I made a space for him on the bed. There was nowhere else to sit. Though we’d never done the deed, it felt like we were old lovers forced into an awkward post-split negotiation over who gets the silverware and how the souvenirs from all their trips together are going to be divvied up.

Then I smelled the Ralph Lauren aftershave.

I don’t know why Grace kept a stash of men’s grooming products. Maybe they belonged to the former owners of the house and she never bothered to get rid of them. Or maybe she had sex with her victims before chopping off their heads or ripping out their hearts or eating them alive like a black widow spider.

He’d nicked his chin shaving; there was a dab of white styptic stuff on the cut, a tiny mar in his otherwise otherworldly beautiful face. Which was a relief. Flawlessly beautiful people annoy the hell out of me.

“I checked on the kids,” he said, as if I’d asked if he’d checked on the kids.

“And?”

“They’re okay. Sleeping.”

“Who’s on the watch?”

He stared at me for a couple of uncomfortable seconds. Then he looked down at his hands. I looked, too. He was so perfectly put together when we met that I thought I’d lucked into the most narcissistic person left on the planet. It makes me feel more human, he told me, meaning grooming. Later, when I found out he wasn’t quite human, I thought I understood what he was getting at. Even later—and by even later I mean now—I realized cleanliness isn’t necessarily next to godliness, but it is damn near indistinguishable from humanness.

“It’ll be okay,” he said softly.

“No, it won’t,” I shot back. “Ben and Dumbo are going to die. You’re going to die.”

“I’m not going to die.” Leaving out Ben and Dumbo.

“How are you getting out of the mothership once you set the bombs?”

“The same way I got in.”

“The last time you took a ride in one of your little pods, you broke several bones and nearly died.”

“It’s a hobby,” he said with a crooked smile. “Nearly dying.”

I looked away from his hands. The hands that lifted me when I fell, held me when I was cold, fed me when I was hungry, healed me when I was hurt, washed me when I was covered in forest filth and blood. You’re going to destroy your entire civilization, and for what? For a girl. You would think a sacrifice like that would make me feel just a little bit special. It didn’t. It felt weird. Like one of us was batshit crazy and that person wasn’t me.

I couldn’t see a single romantic element in genocide, but maybe that’s just my lack of insight into the nature of love, having never been in love. Would I wipe out humanity to save Evan? Not likely.

Of course, there’s more than one kind of love. Would I kill everyone in the world to save Sam? That’s not an easy question to answer.
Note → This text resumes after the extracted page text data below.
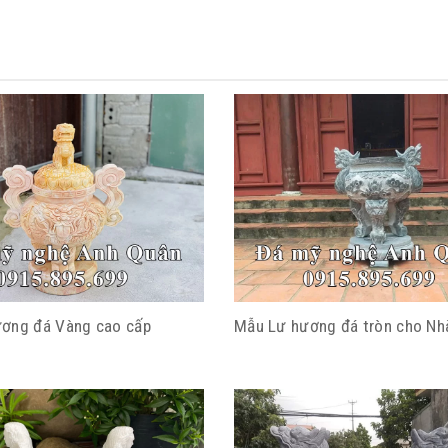
ơng đá Vàng cao cấp
Mẫu Lư hương đá tròn cho Nhà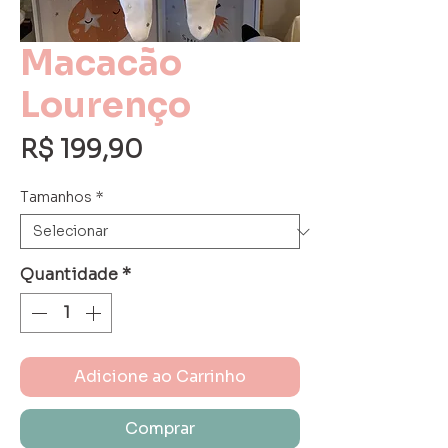
Macacão
Lourenço
Preço
R$ 199,90
Tamanhos
*
Quantidade
*
Adicione ao Carrinho
Comprar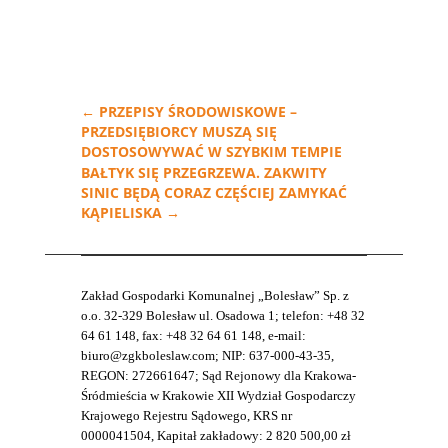
←
PRZEPISY ŚRODOWISKOWE –
PRZEDSIĘBIORCY MUSZĄ SIĘ
DOSTOSOWYWAĆ W SZYBKIM TEMPIE
BAŁTYK SIĘ PRZEGRZEWA. ZAKWITY
SINIC BĘDĄ CORAZ CZĘŚCIEJ ZAMYKAĆ
KĄPIELISKA
→
Zakład Gospodarki Komunalnej „Bolesław” Sp. z
o.o. 32-329 Bolesław ul. Osadowa 1; telefon: +48 32
64 61 148, fax: +48 32 64 61 148, e-mail:
biuro@zgkboleslaw.com; NIP: 637-000-43-35,
REGON: 272661647; Sąd Rejonowy dla Krakowa-
Śródmieścia w Krakowie XII Wydział Gospodarczy
Krajowego Rejestru Sądowego, KRS nr
0000041504, Kapitał zakładowy: 2 820 500,00 zł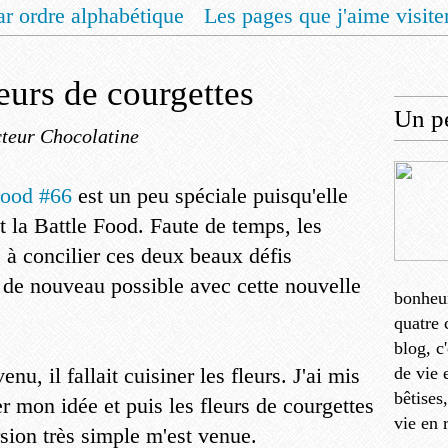
ar ordre alphabétique
Les pages que j'aime visite
 vous un livret de recettes pour Noël
Contact
eurs de courgettes
Un pe
teur Chocolatine
 Food #66
est un peu spéciale puisqu'elle
 la Battle Food. Faute de temps, les
s à concilier ces deux beaux défis
 de nouveau possible avec cette nouvelle
bonheu
quatre 
blog, c
u, il fallait cuisiner les fleurs. J'ai mis
de vie 
bêtises
 mon idée et puis les fleurs de courgettes
vie en 
rsion très simple m'est venue.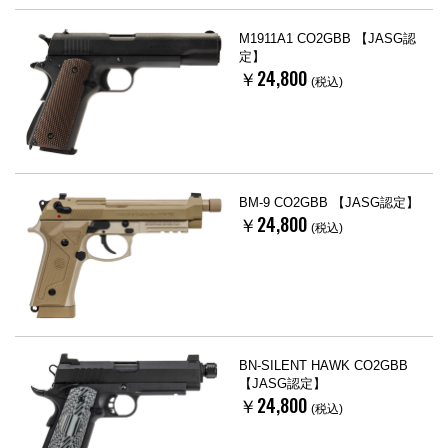
M1911A1 CO2GBB 【JASG認
定】
￥24,800
(税込)
BM-9 CO2GBB 【JASG認定】
￥24,800
(税込)
BN-SILENT HAWK CO2GBB
【JASG認定】
￥24,800
(税込)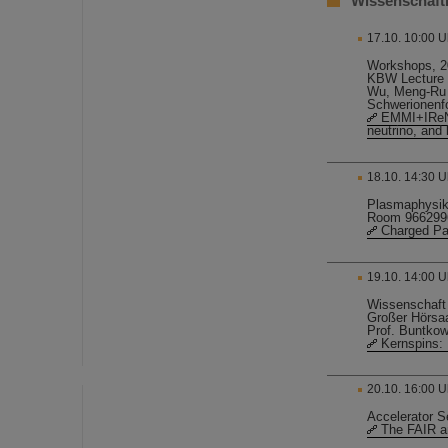
Wissenschaftl
17.10. 10:00 
Workshops, 2
KBW Lecture 
Wu, Meng-Ru |
Schwerionenf
EMMI+IReNA
neutrino, and
18.10. 14:30 
Plasmaphysik
Room 966299
Charged Par
19.10. 14:00 Uh
Wissenschaft 
Großer Hörsa
Prof. Buntkow
Kernspins:
20.10. 16:00 U
Accelerator S
The FAIR an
“Those times you nearly died, you were sort of protected, though, right?” I asked. “The technology that made you superhuman—which you said crashed on the way to the hotel. You won’t have that this time.”

He shrugged. There’s the aw-shucks thing I thought I missed. Seeing it again reminded me how far we’d traveled from the farmhouse, and I fought the urge to slap it off his face.

“What you’re going to do—it isn’t for me, or . . . it isn’t just for me, you get that, right?”

“There’s no other way to stop it, Cassie,” he said. Slingshotting back to his tormented-poet look.

“What about the way you mentioned right before the last time you almost died? Remember? Rigging Megan’s throat-bomb to blow it up.”

“Hard to do without the bomb,” he said.

“Grace didn’t have a stash hidden in the house somewhere?” Instead, she kept the place well-stocked with men’s aftershave. Postapocalyptic priorities.

“Grace’s assignment wasn’t to blow things up. It was to kill people.”